Gabrielle Giffords walking and talking, doctors say
US Congresswoman Gabrielle Giffords, shot in the head in an Arizona attack, is walking and stringing sentences together, doctors in Texas say.
Ms Giffords' condition was said to be improving in "leaps and bounds".
Doctors also said her husband and medics had told her about the shooting that wounded 13 and killed six people.
Doctors said it was too early to say whether she would be able to attend the launch of the Space Shuttle mission to be commanded by her husband in April.
On Wednesday, Jared Loughner, 22, pleaded not guilty to 49 new charges, relating to the attack at Ms Giffords' constituency event in Tucson on 8 January.
Most of the charges Mr Loughner currently faces relate to the killing of a federal employee; use of a firearm to commit a violent crime, cause injury or death; and injuring or causing death to participants at a federally protected activity
If convicted, he could face the death penalty.
Ms Giffords' husband Mark Kelly, an astronaut, has resumed training as commander for the final flight of the space shuttle Endeavour, scheduled for April. He had withdrawn from the training programme when his wife was shot.

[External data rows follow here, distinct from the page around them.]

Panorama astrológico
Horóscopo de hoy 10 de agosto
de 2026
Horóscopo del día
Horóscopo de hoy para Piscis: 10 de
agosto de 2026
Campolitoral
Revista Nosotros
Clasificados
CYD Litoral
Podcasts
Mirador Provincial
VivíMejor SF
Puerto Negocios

Doctors told a news conference on Friday that Ms Giffords was speaking in full sentences, such as "I'm tired and want to go to bed".
"I'm very happy to report that she's making leaps and bounds in terms of neurological recovery," Dr Dong Kim said.
Dr Kim said that while Ms Giffords did not remember the shooting, she had been told about the event both by her husband and by medical staff.
"She's very upbeat, focused on getting better. She hasn't shown us depression and she's just been very forward looking and even with the speech she's not showing much frustration," Dr Kim added.